Ein Ehemann aus Stroh, die Hausfrau als Bodybuilderin, ein Ehepaar, dessen Gesichter sich aneinander über die Jahre angleichen: Yukiko Motoya kritisiert in „Die einsame Bodybuilderin“ gesellschaftliche Verhältnisse, indem sie sie ins Absurde abdriften lässt. Elf Kurzgeschichten der preisgekrönten japanischen Autorin sind jetzt auch auf Deutsch erschienen.

Von Diana Köhler

Eine Hausfrau beschließt spontan, Bodybuilderin zu werden. Auch nach Monaten des Trainings bemerkt ihr Mann den immer muskulöser werdenden und braungebrannten Körper nicht. Sie trainiert und trainiert, aber erst nach einem Zwischenfall in der Arbeit, bei dem sie aus Versehen einen Hund tötet, fallen ihrem Mann die Muskeln das erste Mal auf.

„Bodybuilding war eine besondere Form von Schönheitskult, und vielleicht versiegte deshalb das Lächeln auf den Gesichert der Bodybuilder nie, auch wenn sie mitunter Schmerzen hatten. Nur mein Mann merkte nichts von alledem. Und das, obwohl meine Brust sich mittlerweile so stählern anfühlte, als hätte ich eine Eisenplatte unter der Haut, und meine Arme so muskulös waren, als könnte ich einen Baumstamm entzweibrechen. Also fragte ich meine Kolleginnen um Rat. „So sind sie die Männer“, trösteten sie mich. „Meiner merkt nie, wenn ich beim Friseur war.“

Cover

Aufbau-Verlag / zero-media.net

„Die einsame Bodybuilderin“ von Yukiko Motoya. Erschienen ist die Anthologie beim Aufbau-Verlag. Übersetzung: Ursula Gräfe

Tägliche Tristesse

„Die Einsame Bodybuilderin“ von Yukiko Motoya ist nur eine der Kurzgeschichten im gleichnamigen Sammelband. Zwischen den Geschichten besteht kein inhaltlicher Zusammenhang, doch haben alle etwas gemeinsam: Sie erzählen von der scheinbaren Tristesse des bürgerlichen Lebens und der monogamen Zweierbeziehung. Warum scheinbar? Weil hinter der Fassade des Alltags das Absurde und Fantastische lauert und langsam, nach und nach, hervorsickert.
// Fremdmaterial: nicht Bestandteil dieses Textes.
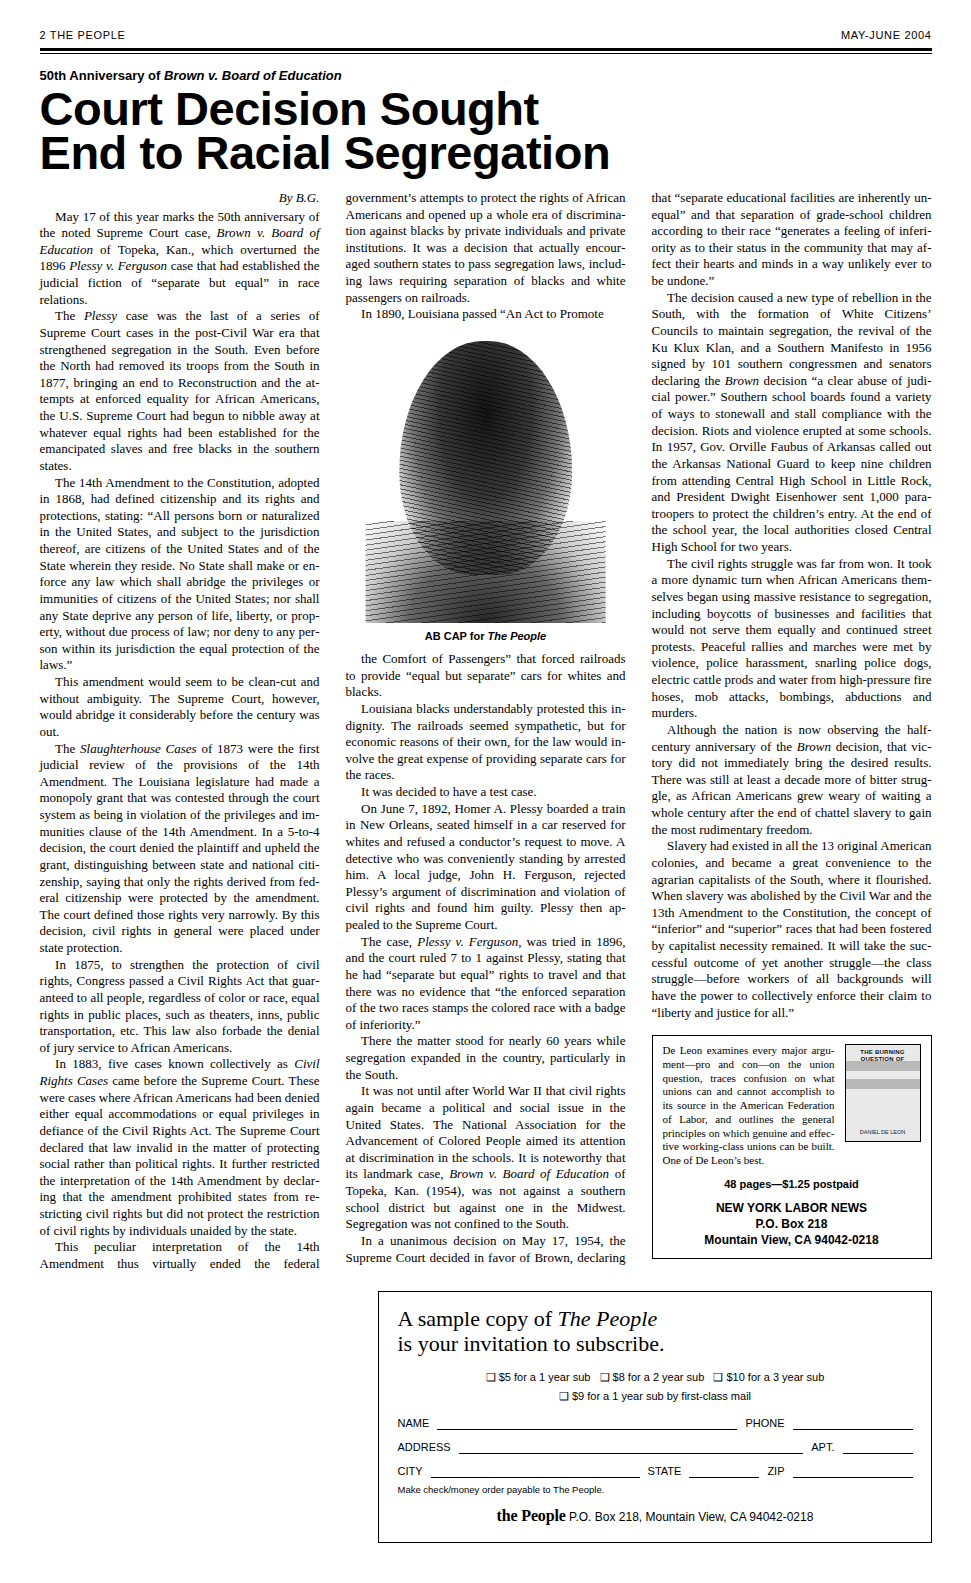2 THE PEOPLE
MAY-JUNE 2004
50th Anniversary of Brown v. Board of Education
Court Decision Sought
End to Racial Segregation
By B.G.
May 17 of this year marks the 50th anniversary of the noted Supreme Court case, Brown v. Board of Education of Topeka, Kan., which overturned the 1896 Plessy v. Ferguson case that had established the judicial fiction of “separate but equal” in race relations.
The Plessy case was the last of a series of Supreme Court cases in the post-Civil War era that strengthened segregation in the South. Even before the North had removed its troops from the South in 1877, bringing an end to Reconstruction and the attempts at enforced equality for African Americans, the U.S. Supreme Court had begun to nibble away at whatever equal rights had been established for the emancipated slaves and free blacks in the southern states.
The 14th Amendment to the Constitution, adopted in 1868, had defined citizenship and its rights and protections, stating: “All persons born or naturalized in the United States, and subject to the jurisdiction thereof, are citizens of the United States and of the State wherein they reside. No State shall make or enforce any law which shall abridge the privileges or immunities of citizens of the United States; nor shall any State deprive any person of life, liberty, or property, without due process of law; nor deny to any person within its jurisdiction the equal protection of the laws.”
This amendment would seem to be clean-cut and without ambiguity. The Supreme Court, however, would abridge it considerably before the century was out.
The Slaughterhouse Cases of 1873 were the first judicial review of the provisions of the 14th Amendment. The Louisiana legislature had made a monopoly grant that was contested through the court system as being in violation of the privileges and immunities clause of the 14th Amendment. In a 5-to-4 decision, the court denied the plaintiff and upheld the grant, distinguishing between state and national citizenship, saying that only the rights derived from federal citizenship were protected by the amendment. The court defined those rights very narrowly. By this decision, civil rights in general were placed under state protection.
In 1875, to strengthen the protection of civil rights, Congress passed a Civil Rights Act that guaranteed to all people, regardless of color or race, equal rights in public places, such as theaters, inns, public transportation, etc. This law also forbade the denial of jury service to African Americans.
In 1883, five cases known collectively as Civil Rights Cases came before the Supreme Court. These were cases where African Americans had been denied either equal accommodations or equal privileges in defiance of the Civil Rights Act. The Supreme Court declared that law invalid in the matter of protecting social rather than political rights. It further restricted the interpretation of the 14th Amendment by declaring that the amendment prohibited states from restricting civil rights but did not protect the restriction of civil rights by individuals unaided by the state.
This peculiar interpretation of the 14th Amendment thus virtually ended the federal government’s attempts to protect the rights of African Americans and opened up a whole era of discrimination against blacks by private individuals and private institutions. It was a decision that actually encouraged southern states to pass segregation laws, including laws requiring separation of blacks and white passengers on railroads.
In 1890, Louisiana passed “An Act to Promote
AB CAP for The People
the Comfort of Passengers” that forced railroads to provide “equal but separate” cars for whites and blacks.
Louisiana blacks understandably protested this indignity. The railroads seemed sympathetic, but for economic reasons of their own, for the law would involve the great expense of providing separate cars for the races.
It was decided to have a test case.
On June 7, 1892, Homer A. Plessy boarded a train in New Orleans, seated himself in a car reserved for whites and refused a conductor’s request to move. A detective who was conveniently standing by arrested him. A local judge, John H. Ferguson, rejected Plessy’s argument of discrimination and violation of civil rights and found him guilty. Plessy then appealed to the Supreme Court.
The case, Plessy v. Ferguson, was tried in 1896, and the court ruled 7 to 1 against Plessy, stating that he had “separate but equal” rights to travel and that there was no evidence that “the enforced separation of the two races stamps the colored race with a badge of inferiority.”
There the matter stood for nearly 60 years while segregation expanded in the country, particularly in the South.
It was not until after World War II that civil rights again became a political and social issue in the United States. The National Association for the Advancement of Colored People aimed its attention at discrimination in the schools. It is noteworthy that its landmark case, Brown v. Board of Education of Topeka, Kan. (1954), was not against a southern school district but against one in the Midwest. Segregation was not confined to the South.
In a unanimous decision on May 17, 1954, the Supreme Court decided in favor of Brown, declaring that “separate educational facilities are inherently unequal” and that separation of grade-school children according to their race “generates a feeling of inferiority as to their status in the community that may affect their hearts and minds in a way unlikely ever to be undone.”
The decision caused a new type of rebellion in the South, with the formation of White Citizens’ Councils to maintain segregation, the revival of the Ku Klux Klan, and a Southern Manifesto in 1956 signed by 101 southern congressmen and senators declaring the Brown decision “a clear abuse of judicial power.” Southern school boards found a variety of ways to stonewall and stall compliance with the decision. Riots and violence erupted at some schools. In 1957, Gov. Orville Faubus of Arkansas called out the Arkansas National Guard to keep nine children from attending Central High School in Little Rock, and President Dwight Eisenhower sent 1,000 paratroopers to protect the children’s entry. At the end of the school year, the local authorities closed Central High School for two years.
The civil rights struggle was far from won. It took a more dynamic turn when African Americans themselves began using massive resistance to segregation, including boycotts of businesses and facilities that would not serve them equally and continued street protests. Peaceful rallies and marches were met by violence, police harassment, snarling police dogs, electric cattle prods and water from high-pressure fire hoses, mob attacks, bombings, abductions and murders.
Although the nation is now observing the half-century anniversary of the Brown decision, that victory did not immediately bring the desired results. There was still at least a decade more of bitter struggle, as African Americans grew weary of waiting a whole century after the end of chattel slavery to gain the most rudimentary freedom.
Slavery had existed in all the 13 original American colonies, and became a great convenience to the agrarian capitalists of the South, where it flourished. When slavery was abolished by the Civil War and the 13th Amendment to the Constitution, the concept of “inferior” and “superior” races that had been fostered by capitalist necessity remained. It will take the successful outcome of yet another struggle—the class struggle—before workers of all backgrounds will have the power to collectively enforce their claim to “liberty and justice for all.”
De Leon examines every major argument—pro and con—on the union question, traces confusion on what unions can and cannot accomplish to its source in the American Federation of Labor, and outlines the general principles on which genuine and effective working-class unions can be built. One of De Leon’s best.
THE BURNING QUESTION OF TRADES UNIONISM
DANIEL DE LEON
48 pages—$1.25 postpaid
NEW YORK LABOR NEWS
P.O. Box 218
Mountain View, CA 94042-0218
A sample copy of The People
is your invitation to subscribe.
❑$5 for a 1 year sub ❑$8 for a 2 year sub ❑$10 for a 3 year sub
❑$9 for a 1 year sub by first-class mail
NAME PHONE
ADDRESS APT.
CITY STATE ZIP
Make check/money order payable to The People.
the People P.O. Box 218, Mountain View, CA 94042-0218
So beginnen viele der Geschichten von Yukiko Motoya wie ein Schulaufsatz, mit beschaulichen Szenen: Eine Frau, ein Mann, eine Ehe, der Alltag. Man redet Smalltalk mit den Nachbar*innen, sie kocht, geht einkaufen, er sieht fern.

Beim Lesen der Geschichten kommt es bei manchen erst nach einigen Seiten vor, manchmal sofort nach der ersten. Aber irgendwann gibt es in jeder Story den Moment, in dem man als Leser*in kurz aufschaut und laut sagen muss: „What the fuck?“ Was besonders lustig ist, wenn es in der vollen U-Bahn passiert. Zum Beispiel in „Was raschelt im Stroh“:

Tomoko heiratet einen Mann aus Stroh und geht mit ihm am liebsten joggen. Ihre Eltern haben ihr von der Heirat abgeraten, denn ein Strohmann, das ist schon recht ungewöhnlich. Aber sie hat ihre Sorgen ignoriert. Der Strohmann riecht nach in der Sonne getrockneten Handtüchern, das liebt sie. Als Tomoko eines Tages nach dem Training einen Kratzer in das neue Auto ihres Mannes macht, wird dieser ungewöhnlich wütend. Je wütender er wird, desto mehr kleine Musikinstrumente fallen aus ihm heraus. Der Strohmann wird kleiner und kleiner.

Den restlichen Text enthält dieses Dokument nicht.